Jensen Farms recalls cantaloupe due to possible health risk
The U.S. Food and Drug Administration said that it found listeria monocytogenes on samples taken from equipment and cantaloupe at Jensen Farms' packing facility and in samples of its Rocky Ford brand cantaloupe taken from a Denver-area store. FDA

An outbreak of listeria linked to cantaloupes has killed 13 people in the United States, health officials said.

Symptoms of the infection include fever and muscle aches, diarrhea, headaches, stiff neck and confusion, the Colorado Health Department said. The infection can also cause stillbirths and miscarriages.

Of the 13 deaths, four were in New Mexico, two in Colorado, two in Texas and one each in Kansas, Maryland, Missouri, Nebraska and Oklahoma.

The Centers for Disease Control and Prevention has traced the outbreak to cantaloupes grown at Jensen Farms in Granada, Colo., following the finding of listeria monocytogenes in a sample from there.

The Food and Drug Administration has advised consumers to throw out the recalled melons.

It can take more than two months for a person exposed to the bacteria to fall ill, which means that it is often difficult to identify a food that carried the pathogen.

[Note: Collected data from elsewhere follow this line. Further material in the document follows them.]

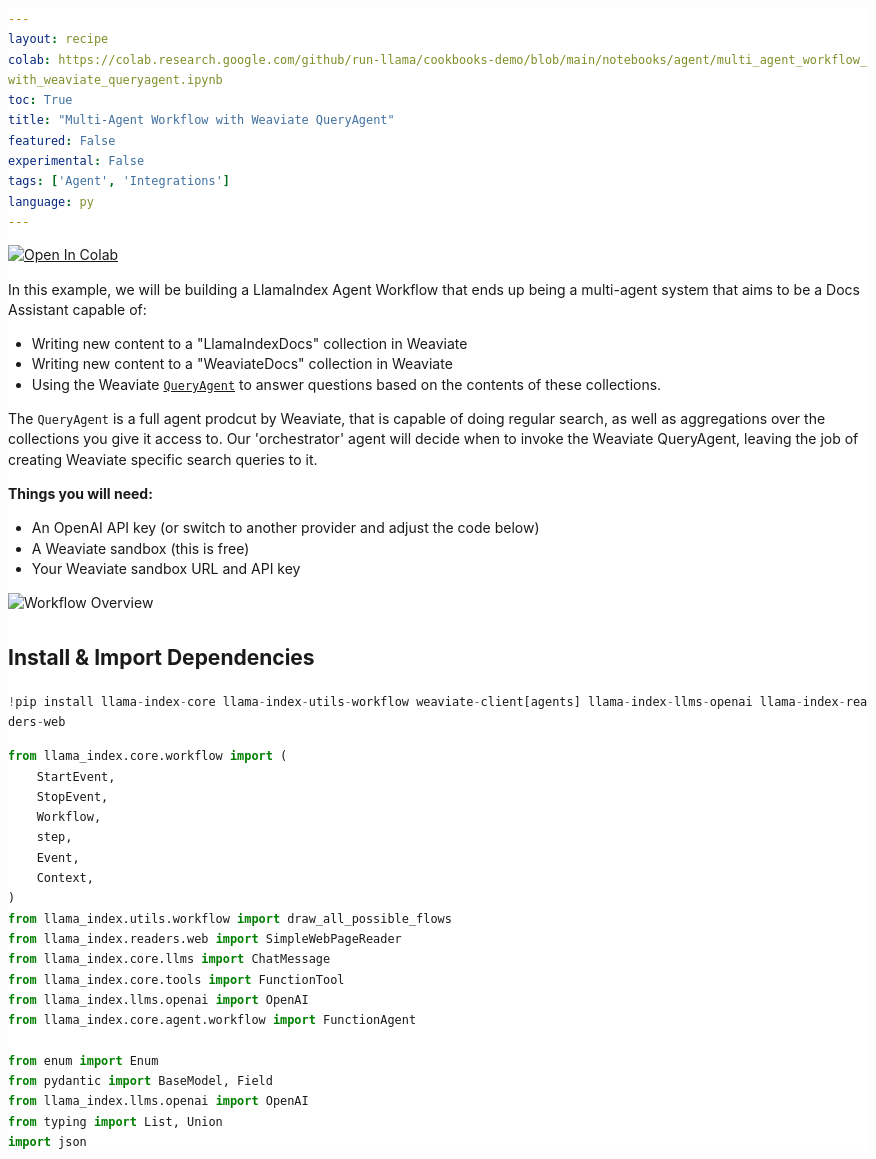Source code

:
 ```yaml
---
layout: recipe
colab: https://colab.research.google.com/github/run-llama/cookbooks-demo/blob/main/notebooks/agent/multi_agent_workflow_with_weaviate_queryagent.ipynb
toc: True
title: "Multi-Agent Workflow with Weaviate QueryAgent"
featured: False
experimental: False
tags: ['Agent', 'Integrations']
language: py
---
```

<a href="https://colab.research.google.com/github/run-llama/llama_index/blob/main/docs/docs/examples/agent/multi_agent_workflow_with_weaviate_queryagent.ipynb" target="_parent"><img src="https://colab.research.google.com/assets/colab-badge.svg" alt="Open In Colab"/></a>

In this example, we will be building a LlamaIndex Agent Workflow that ends up being a multi-agent system that aims to be a Docs Assistant capable of:
- Writing new content to a "LlamaIndexDocs" collection in Weaviate
- Writing new content to a "WeaviateDocs" collection in Weaviate
- Using the Weaviate [`QueryAgent`](https://weaviate.io/developers/agents/query) to answer questions based on the contents of these collections.

The `QueryAgent` is a full agent prodcut by Weaviate, that is capable of doing regular search, as well as aggregations over the collections you give it access to. Our 'orchestrator' agent will decide when to invoke the Weaviate QueryAgent, leaving the job of creating Weaviate specific search queries to it.

**Things you will need:**

- An OpenAI API key (or switch to another provider and adjust the code below)
- A Weaviate sandbox (this is free)
- Your Weaviate sandbox URL and API key

![Workflow Overview](../_static/agents/workflow-weaviate-multiagent.png)

## Install & Import Dependencies


```python
!pip install llama-index-core llama-index-utils-workflow weaviate-client[agents] llama-index-llms-openai llama-index-readers-web
```


```python
from llama_index.core.workflow import (
    StartEvent,
    StopEvent,
    Workflow,
    step,
    Event,
    Context,
)
from llama_index.utils.workflow import draw_all_possible_flows
from llama_index.readers.web import SimpleWebPageReader
from llama_index.core.llms import ChatMessage
from llama_index.core.tools import FunctionTool
from llama_index.llms.openai import OpenAI
from llama_index.core.agent.workflow import FunctionAgent

from enum import Enum
from pydantic import BaseModel, Field
from llama_index.llms.openai import OpenAI
from typing import List, Union
import json

```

Unlike some other bacteria, listeria is also capable of growing well at low temperatures, which can make it difficult to eliminate from refrigerated areas used to process food.

People in the high-risk groups for contracting the infection should avoid unpasteurized soft cheeses, refrigerated smoked seafood and deli meats unless they have been reheated to 165 degrees Fahrenheit.

The FDA also recommends that consumers rinse all raw produce, including cantaloupes, under running water.